Page excerpt>
Long story short, The entire Exaly project has been developed from scratch, and no external library, resource, or database has been used whatsoever.
Datasets
The entire database has been created by directly analysing the articles published in scholarly journals. The validity of the extracted data has been cross-checked with other resources, but no other resources have been used.
Our purpose was to create a fully comprehensive database. There are several projects based on Crossref datasets since Crossref has a relaxed licence for re-production. However, there are two major problems: First, Crossref is a major DOI issuer and thus, exclusively focused on DOI as the identifier. Although most research articles have a DOI, there are still articles without a DOI and thus not included in Crossref datasets. So much the worse, as the main issuer of DOI for scholarly journals, Crossref often ignore the articles whose DOIs have been issued by other DOI issuers. Second, the datasets are directly supplied by the publishers, and there are discrepancies in the format of the data.
A significant part of the present project was to curate the data and re-organise the formats for statistical analysis.
Natural Language Processing
Natural Language Processing (NLP) plays a critical role in this project. A native programme was developed, which is substantially different from available NLP tools. First, we assume the published materials are correctly formatted, particularly character cases. For example, the is always considered the definite article, but THE is considered an acronym unless the entire sentence is in upper case (e.g., capitalised titles or headings). Second, the programme is developed for English grammar and vocabulary, and cannot be used for any other language. This is the reason that the non-English articles have been specifically identified and excluded from the linguistic analysis.
Whilst the available NLP tools parse the sentences into individual tokens, the present system parses the sentences into the grammatical structure of Subject-Verb-Object. Since most sentences are more complicated than this simple structure, sub-sentences or sub-phrases associated with the main subject or object are captured. In the present context, the most important mission is to capture the direct objects (and sometimes subjects) of the sentences because they often reflect the topics of the article under consideration (i.e., equivalent to technical keywords). Adverbs are of particular importance, but we differentiate between them when modifying the main verb or they are part of an object or subject.
Another major difference is that the available NLP programmes solely rely on the lemmatisation of tokens. In addition to that, we heavily rely on morphology. For instance, "formation" is not parsed any further in the NLP programmes, but we divide it into to form (verb) + -ation (suffix). Therefore, formation of something, forming something, and to form something are semantically interpreted synonymous.

Prompt 1> According to the Exaly project page, into what grammatical structure does its native program parse sentences?
Prompt 2> From the Exaly project page, return everything from "Long story short, The" down to "have been used.", copied word for word.

Provided material>
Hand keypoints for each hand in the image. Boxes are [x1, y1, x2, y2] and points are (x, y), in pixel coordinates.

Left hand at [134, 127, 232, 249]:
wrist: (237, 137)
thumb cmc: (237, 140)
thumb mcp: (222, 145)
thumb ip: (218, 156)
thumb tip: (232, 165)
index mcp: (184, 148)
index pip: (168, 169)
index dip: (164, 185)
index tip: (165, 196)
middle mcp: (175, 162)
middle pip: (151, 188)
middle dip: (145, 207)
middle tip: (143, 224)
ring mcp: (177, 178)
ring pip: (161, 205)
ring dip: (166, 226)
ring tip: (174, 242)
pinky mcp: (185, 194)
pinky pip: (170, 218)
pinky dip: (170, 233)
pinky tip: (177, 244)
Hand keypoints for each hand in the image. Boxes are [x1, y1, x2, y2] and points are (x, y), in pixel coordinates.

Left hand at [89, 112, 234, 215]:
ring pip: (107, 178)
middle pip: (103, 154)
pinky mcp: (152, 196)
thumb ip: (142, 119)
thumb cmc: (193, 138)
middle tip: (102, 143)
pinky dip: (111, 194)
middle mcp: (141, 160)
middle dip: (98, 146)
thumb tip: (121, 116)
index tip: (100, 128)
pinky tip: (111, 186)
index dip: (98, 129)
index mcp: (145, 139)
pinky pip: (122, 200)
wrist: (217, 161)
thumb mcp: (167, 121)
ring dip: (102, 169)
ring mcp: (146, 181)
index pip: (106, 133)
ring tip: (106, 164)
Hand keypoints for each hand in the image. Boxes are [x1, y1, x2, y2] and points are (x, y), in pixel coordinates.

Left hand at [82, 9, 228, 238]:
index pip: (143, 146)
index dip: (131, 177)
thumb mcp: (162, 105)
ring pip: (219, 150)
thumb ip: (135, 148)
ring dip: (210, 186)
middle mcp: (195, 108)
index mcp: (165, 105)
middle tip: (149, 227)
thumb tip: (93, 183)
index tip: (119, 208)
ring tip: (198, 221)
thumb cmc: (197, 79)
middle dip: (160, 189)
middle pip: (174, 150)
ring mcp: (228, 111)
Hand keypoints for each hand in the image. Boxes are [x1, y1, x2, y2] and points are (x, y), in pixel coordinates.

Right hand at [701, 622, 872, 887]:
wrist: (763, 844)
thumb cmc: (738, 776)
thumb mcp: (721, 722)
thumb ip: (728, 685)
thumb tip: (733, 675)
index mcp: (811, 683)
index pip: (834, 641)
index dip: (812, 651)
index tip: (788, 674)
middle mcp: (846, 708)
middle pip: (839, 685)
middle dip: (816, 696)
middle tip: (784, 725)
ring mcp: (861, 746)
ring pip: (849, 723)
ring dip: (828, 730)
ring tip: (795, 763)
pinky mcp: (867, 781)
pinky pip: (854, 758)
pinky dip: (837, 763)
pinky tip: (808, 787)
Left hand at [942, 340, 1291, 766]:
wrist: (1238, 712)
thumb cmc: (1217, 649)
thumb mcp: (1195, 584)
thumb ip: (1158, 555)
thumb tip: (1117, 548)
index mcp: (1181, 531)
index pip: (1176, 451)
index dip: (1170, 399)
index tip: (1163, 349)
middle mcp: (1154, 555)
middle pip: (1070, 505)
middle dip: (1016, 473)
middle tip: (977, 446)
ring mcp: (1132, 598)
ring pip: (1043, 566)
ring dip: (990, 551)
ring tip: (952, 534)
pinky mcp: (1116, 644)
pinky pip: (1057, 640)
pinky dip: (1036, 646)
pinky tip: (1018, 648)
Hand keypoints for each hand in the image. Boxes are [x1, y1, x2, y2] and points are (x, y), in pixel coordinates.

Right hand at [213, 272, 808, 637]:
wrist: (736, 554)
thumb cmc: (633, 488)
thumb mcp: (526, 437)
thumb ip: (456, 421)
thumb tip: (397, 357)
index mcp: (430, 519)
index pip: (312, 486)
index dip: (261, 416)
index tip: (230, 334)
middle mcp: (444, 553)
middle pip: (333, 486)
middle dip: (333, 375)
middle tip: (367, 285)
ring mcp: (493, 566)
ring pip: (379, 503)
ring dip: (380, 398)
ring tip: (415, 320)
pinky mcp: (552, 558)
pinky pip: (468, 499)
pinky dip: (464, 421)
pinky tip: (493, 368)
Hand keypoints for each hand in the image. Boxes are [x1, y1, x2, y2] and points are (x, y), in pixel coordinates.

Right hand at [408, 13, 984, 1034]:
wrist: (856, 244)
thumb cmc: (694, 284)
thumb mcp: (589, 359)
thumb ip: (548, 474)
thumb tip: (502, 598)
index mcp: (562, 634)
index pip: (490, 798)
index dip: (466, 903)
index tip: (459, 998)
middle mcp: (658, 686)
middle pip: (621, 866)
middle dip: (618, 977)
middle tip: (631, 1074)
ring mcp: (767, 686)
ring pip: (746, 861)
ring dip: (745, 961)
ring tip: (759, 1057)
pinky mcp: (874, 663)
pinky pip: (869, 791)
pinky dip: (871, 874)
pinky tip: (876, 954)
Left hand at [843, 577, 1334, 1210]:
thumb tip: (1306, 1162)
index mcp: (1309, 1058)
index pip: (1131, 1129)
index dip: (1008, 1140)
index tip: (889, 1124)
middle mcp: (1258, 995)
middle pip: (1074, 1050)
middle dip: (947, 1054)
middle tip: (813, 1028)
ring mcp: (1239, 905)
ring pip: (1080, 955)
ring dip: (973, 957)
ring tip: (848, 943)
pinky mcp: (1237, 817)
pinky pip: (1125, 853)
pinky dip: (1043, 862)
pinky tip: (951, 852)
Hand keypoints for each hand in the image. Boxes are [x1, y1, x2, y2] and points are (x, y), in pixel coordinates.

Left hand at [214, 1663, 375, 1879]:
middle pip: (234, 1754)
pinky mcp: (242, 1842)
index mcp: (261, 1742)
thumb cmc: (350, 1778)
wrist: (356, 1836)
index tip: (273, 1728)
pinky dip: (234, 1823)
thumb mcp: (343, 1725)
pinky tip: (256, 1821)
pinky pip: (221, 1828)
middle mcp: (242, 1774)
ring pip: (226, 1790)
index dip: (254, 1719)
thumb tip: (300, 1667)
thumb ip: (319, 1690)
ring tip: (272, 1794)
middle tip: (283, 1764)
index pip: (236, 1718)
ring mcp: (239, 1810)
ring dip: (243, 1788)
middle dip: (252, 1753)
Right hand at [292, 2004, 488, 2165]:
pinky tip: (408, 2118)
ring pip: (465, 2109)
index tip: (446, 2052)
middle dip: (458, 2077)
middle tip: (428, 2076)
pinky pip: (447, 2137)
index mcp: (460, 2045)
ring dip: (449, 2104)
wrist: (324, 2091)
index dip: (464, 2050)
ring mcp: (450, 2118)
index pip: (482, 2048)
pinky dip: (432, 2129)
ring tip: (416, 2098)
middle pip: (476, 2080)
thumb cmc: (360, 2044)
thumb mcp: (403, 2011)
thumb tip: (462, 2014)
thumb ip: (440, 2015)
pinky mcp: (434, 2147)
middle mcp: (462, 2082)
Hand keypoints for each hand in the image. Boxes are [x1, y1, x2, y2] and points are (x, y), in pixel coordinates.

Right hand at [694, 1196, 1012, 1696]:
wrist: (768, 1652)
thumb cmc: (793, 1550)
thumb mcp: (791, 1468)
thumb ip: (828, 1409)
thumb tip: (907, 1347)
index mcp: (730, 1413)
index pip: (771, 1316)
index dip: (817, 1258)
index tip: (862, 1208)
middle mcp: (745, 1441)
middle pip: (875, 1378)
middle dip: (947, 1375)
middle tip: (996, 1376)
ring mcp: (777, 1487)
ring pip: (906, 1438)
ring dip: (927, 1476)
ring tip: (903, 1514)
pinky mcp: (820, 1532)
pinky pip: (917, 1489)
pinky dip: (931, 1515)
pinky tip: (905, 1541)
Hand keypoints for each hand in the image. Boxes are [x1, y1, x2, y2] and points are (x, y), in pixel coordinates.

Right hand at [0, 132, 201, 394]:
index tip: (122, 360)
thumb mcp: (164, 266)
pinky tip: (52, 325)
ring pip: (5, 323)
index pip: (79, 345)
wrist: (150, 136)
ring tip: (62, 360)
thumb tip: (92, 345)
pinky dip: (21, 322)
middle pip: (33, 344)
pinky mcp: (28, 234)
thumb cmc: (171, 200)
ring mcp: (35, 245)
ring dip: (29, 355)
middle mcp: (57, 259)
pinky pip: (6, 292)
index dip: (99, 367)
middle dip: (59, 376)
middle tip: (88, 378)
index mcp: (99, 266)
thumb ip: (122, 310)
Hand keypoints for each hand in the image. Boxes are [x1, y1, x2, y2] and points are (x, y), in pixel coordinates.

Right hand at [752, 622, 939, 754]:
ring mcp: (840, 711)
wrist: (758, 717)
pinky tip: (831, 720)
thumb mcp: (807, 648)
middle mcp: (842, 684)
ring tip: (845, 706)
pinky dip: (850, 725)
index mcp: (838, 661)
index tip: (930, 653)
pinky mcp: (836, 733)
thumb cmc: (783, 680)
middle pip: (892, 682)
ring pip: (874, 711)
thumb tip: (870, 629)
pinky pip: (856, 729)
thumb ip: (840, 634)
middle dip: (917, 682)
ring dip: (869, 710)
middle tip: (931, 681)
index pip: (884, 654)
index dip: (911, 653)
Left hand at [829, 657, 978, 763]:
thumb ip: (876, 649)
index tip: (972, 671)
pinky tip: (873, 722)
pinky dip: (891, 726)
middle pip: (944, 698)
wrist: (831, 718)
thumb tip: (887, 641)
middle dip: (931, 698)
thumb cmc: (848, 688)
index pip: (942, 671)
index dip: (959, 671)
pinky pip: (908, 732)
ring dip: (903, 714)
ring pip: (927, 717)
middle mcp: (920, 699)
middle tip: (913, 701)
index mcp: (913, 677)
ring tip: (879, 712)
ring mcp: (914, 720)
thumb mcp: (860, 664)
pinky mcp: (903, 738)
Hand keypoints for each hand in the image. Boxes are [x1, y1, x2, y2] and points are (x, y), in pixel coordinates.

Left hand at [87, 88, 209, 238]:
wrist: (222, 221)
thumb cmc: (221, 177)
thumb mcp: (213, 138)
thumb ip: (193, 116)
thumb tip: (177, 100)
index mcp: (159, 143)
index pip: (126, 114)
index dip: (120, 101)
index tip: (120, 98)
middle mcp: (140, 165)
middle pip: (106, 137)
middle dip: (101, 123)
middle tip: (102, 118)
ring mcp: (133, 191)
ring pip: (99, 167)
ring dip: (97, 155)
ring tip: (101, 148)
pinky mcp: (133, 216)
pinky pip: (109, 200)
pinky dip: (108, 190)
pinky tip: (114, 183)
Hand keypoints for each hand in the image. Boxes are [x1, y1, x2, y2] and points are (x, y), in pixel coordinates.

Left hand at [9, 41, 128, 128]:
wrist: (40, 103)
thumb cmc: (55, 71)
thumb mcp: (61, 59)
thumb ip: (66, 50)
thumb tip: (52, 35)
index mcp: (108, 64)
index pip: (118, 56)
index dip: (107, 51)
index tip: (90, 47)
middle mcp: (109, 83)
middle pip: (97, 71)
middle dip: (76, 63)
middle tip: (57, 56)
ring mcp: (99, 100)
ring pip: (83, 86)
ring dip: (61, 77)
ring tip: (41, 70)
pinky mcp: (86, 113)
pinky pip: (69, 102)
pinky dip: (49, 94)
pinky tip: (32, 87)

Output 1> Subject-Verb-Object.

Output 2>
Long story short, The entire Exaly project has been developed from scratch, and no external library, resource, or database has been used whatsoever.
Datasets
The entire database has been created by directly analysing the articles published in scholarly journals. The validity of the extracted data has been cross-checked with other resources, but no other resources have been used.